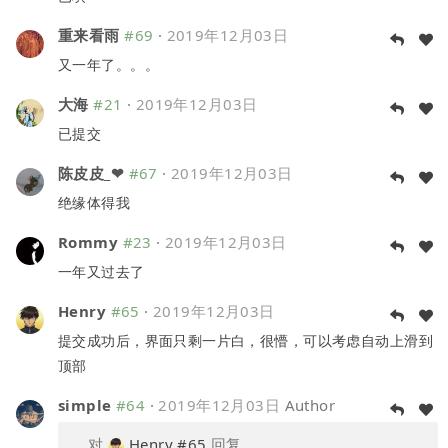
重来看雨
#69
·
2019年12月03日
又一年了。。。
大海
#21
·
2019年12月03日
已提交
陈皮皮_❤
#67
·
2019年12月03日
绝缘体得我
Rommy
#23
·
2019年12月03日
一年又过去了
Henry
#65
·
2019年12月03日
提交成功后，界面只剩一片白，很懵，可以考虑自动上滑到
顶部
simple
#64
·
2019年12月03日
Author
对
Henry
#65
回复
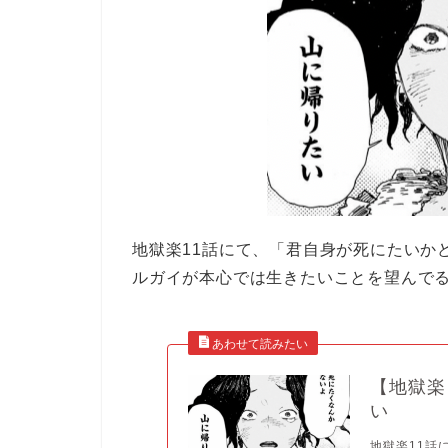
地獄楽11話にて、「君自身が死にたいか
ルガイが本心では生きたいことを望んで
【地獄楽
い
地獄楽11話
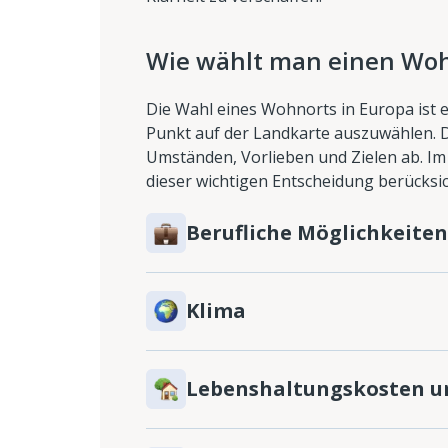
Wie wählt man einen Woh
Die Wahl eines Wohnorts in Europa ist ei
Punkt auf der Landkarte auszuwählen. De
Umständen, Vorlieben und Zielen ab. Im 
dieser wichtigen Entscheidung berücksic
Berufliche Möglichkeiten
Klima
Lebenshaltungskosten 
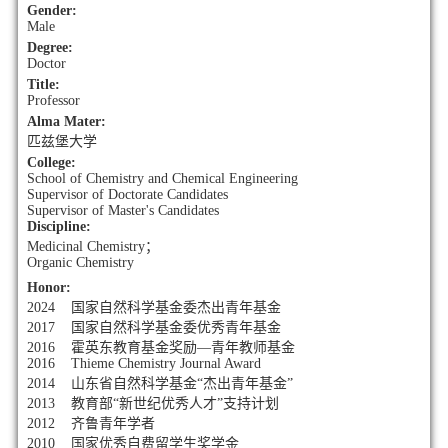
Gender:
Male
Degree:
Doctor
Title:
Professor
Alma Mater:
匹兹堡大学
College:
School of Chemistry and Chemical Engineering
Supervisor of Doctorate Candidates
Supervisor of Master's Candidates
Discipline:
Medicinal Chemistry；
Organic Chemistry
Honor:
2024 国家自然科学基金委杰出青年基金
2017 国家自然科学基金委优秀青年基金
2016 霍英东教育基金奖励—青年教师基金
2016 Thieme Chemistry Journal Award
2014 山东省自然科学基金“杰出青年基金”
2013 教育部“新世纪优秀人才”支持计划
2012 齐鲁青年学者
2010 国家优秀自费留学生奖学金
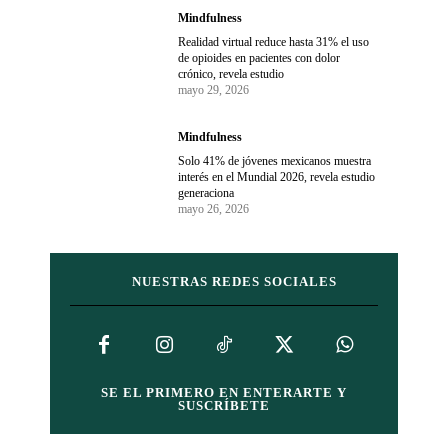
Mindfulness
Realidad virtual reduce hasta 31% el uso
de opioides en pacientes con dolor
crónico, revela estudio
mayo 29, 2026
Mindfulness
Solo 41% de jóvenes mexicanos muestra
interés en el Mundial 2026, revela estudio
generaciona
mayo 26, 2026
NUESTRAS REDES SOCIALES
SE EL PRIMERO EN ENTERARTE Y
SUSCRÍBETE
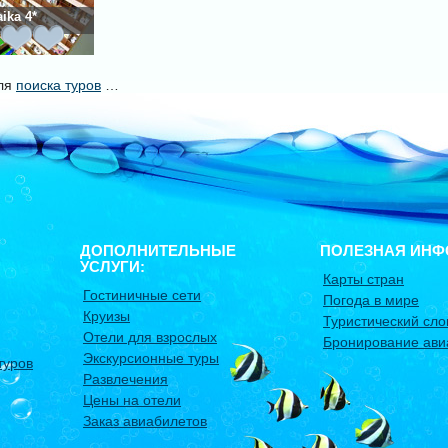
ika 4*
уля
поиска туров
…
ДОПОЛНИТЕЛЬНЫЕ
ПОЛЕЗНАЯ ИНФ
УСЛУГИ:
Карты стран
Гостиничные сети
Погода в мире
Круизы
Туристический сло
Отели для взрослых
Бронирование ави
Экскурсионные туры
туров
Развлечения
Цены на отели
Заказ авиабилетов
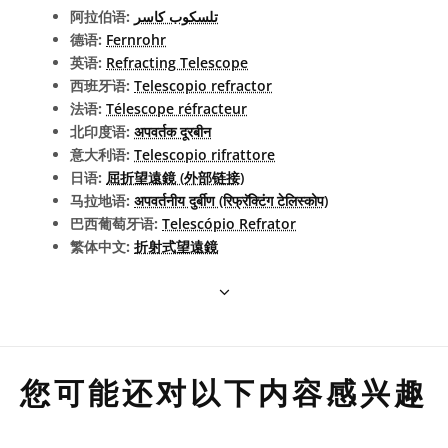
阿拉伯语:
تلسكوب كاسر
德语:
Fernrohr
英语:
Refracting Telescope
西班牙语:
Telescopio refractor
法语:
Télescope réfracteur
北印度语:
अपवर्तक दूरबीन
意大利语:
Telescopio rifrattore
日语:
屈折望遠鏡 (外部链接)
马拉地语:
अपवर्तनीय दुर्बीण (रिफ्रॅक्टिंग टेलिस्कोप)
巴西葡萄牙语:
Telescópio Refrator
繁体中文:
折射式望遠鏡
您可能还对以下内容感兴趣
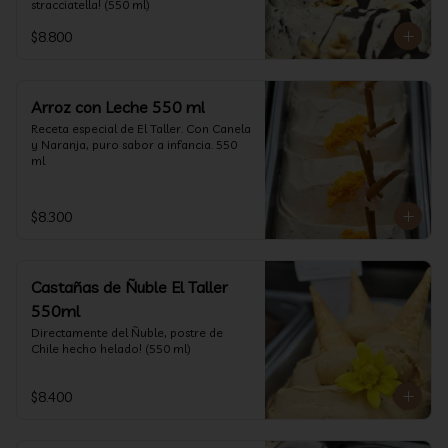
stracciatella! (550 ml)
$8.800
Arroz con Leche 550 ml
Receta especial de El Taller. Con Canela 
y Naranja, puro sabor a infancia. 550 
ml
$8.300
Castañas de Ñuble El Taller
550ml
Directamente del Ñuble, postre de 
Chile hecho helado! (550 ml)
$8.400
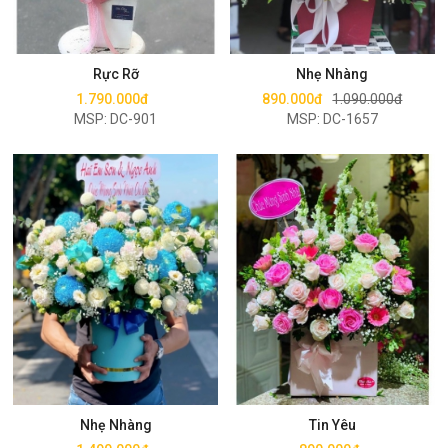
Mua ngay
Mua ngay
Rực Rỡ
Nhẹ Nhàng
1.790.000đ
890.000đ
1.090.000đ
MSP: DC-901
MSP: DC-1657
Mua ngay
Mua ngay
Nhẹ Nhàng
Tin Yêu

---

Write out the full listing verbatim, excluding its pictures.

[Answer for this exercise]
重来看雨
#69
·
2019年12月03日
又一年了。。。
大海
#21
·
2019年12月03日
已提交
陈皮皮_❤
#67
·
2019年12月03日
绝缘体得我
Rommy
#23
·
2019年12月03日
一年又过去了
Henry
#65
·
2019年12月03日
提交成功后，界面只剩一片白，很懵，可以考虑自动上滑到
顶部
simple
#64
·
2019年12月03日
Author
对
Henry
#65
回复
地獄楽11話にて、「君自身が死にたいか
ルガイが本心では生きたいことを望んで
【地獄楽
い
地獄楽11話
Wie wählt man einen Woh
Die Wahl eines Wohnorts in Europa ist ei
Punkt auf der Landkarte auszuwählen. De
Umständen, Vorlieben und Zielen ab. Im 
dieser wichtigen Entscheidung berücksic
Berufliche Möglichkeiten
Klima
Lebenshaltungskosten 
Gender:
Male
Degree:
Doctor
Title:
Professor
Alma Mater:
匹兹堡大学
College:
School of Chemistry and Chemical Engineering
Supervisor of Doctorate Candidates
Supervisor of Master's Candidates
Discipline:
Medicinal Chemistry；
Organic Chemistry
Honor:
2024 国家自然科学基金委杰出青年基金
2017 国家自然科学基金委优秀青年基金
2016 霍英东教育基金奖励—青年教师基金
2016 Thieme Chemistry Journal Award
2014 山东省自然科学基金“杰出青年基金”
2013 教育部“新世纪优秀人才”支持计划
2012 齐鲁青年学者
2010 国家优秀自费留学生奖学金
Mindfulness
Realidad virtual reduce hasta 31% el uso
de opioides en pacientes con dolor
crónico, revela estudio
mayo 29, 2026
Mindfulness
Solo 41% de jóvenes mexicanos muestra
interés en el Mundial 2026, revela estudio
generaciona
mayo 26, 2026
NUESTRAS REDES SOCIALES
SE EL PRIMERO EN ENTERARTE Y
SUSCRÍBETE
ika 4*
уля
поиска туров
…
ДОПОЛНИТЕЛЬНЫЕ
ПОЛЕЗНАЯ ИНФ
УСЛУГИ:
Карты стран
Гостиничные сети
Погода в мире
Круизы
Туристический сло
Отели для взрослых
Бронирование ави
Экскурсионные туры
туров
Развлечения
Цены на отели
Заказ авиабилетов
阿拉伯语:
تلسكوب كاسر
德语:
Fernrohr
英语:
Refracting Telescope
西班牙语:
Telescopio refractor
法语:
Télescope réfracteur
北印度语:
अपवर्तक दूरबीन
意大利语:
Telescopio rifrattore
日语:
屈折望遠鏡 (外部链接)
马拉地语:
अपवर्तनीय दुर्बीण (रिफ्रॅक्टिंग टेलिस्कोप)
巴西葡萄牙语:
Telescópio Refrator
繁体中文:
折射式望遠鏡
您可能还对以下内容感兴趣
stracciatella! (550 ml)
$8.800
Arroz con Leche 550 ml
Receta especial de El Taller. Con Canela 
y Naranja, puro sabor a infancia. 550 
ml
$8.300
Castañas de Ñuble El Taller
550ml
Directamente del Ñuble, postre de 
Chile hecho helado! (550 ml)
$8.400
Mua ngay
Mua ngay
Rực Rỡ
Nhẹ Nhàng
1.790.000đ
890.000đ
1.090.000đ
MSP: DC-901
MSP: DC-1657
Mua ngay
Mua ngay
Nhẹ Nhàng
Tin Yêu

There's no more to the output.